Instead of regulation, I'd like to see the government offer a free service. A digital commons. In this case the public library version of Tinder, with strict rules of who can be banned and where everyone is treated equally.
You want the government to be that involved in pair-selection in the population??? I am disturbed. Eugenics aside: you know that a direct result of this is that border services, local police, etc will have access to a database of dick pics, don't you?
the government has them anyway, it's just that in addition to having them, the tax payer also has to pay clearview AI or whoever else for providing that service privately. That's actually exactly how the US government acquires license plate and vehicle data in states where collecting that information directly is prohibited, they just use your money to buy that from the private surveillance industry. [1]

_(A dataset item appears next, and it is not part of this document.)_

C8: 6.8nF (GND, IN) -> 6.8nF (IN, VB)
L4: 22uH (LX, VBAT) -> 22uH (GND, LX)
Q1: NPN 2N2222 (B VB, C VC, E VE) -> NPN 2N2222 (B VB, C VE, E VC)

By believing in some sort of mythical distinction between private and public business you've created the worst world of all, in which a government can superficially claim its hands are clean, buy unlimited surveillance data from unregulated private firms, without any democratic accountability. You now have the privilege of filling up Peter Thiel's bank account, while Palantir runs a precrime division that your city council has never even heard of[2]
If they used and published a fair algorithm for matching, they wouldn't really be involved in the matching they would just be providing a venue. Similar to a city providing public space for people to meet, like a fair.
Do you think the FBI, NSA, etc doesn't already have access to photos posted on dating sites in the US?
NSA match? Based on your porn search habits, google search history, amazon order history, geographic location, and a social graph based on phone record metadata we recommend you the best possible match.
Even if true, "have access to" is doing a lot of work here. If I had a Borges-style Library of Babel with all the possible books in the world, all configurations of the letters of the alphabet, I would technically "have access to" all human knowledge. But that's very different from having a curated collection which includes specifically only those things, filtered perfectly for you.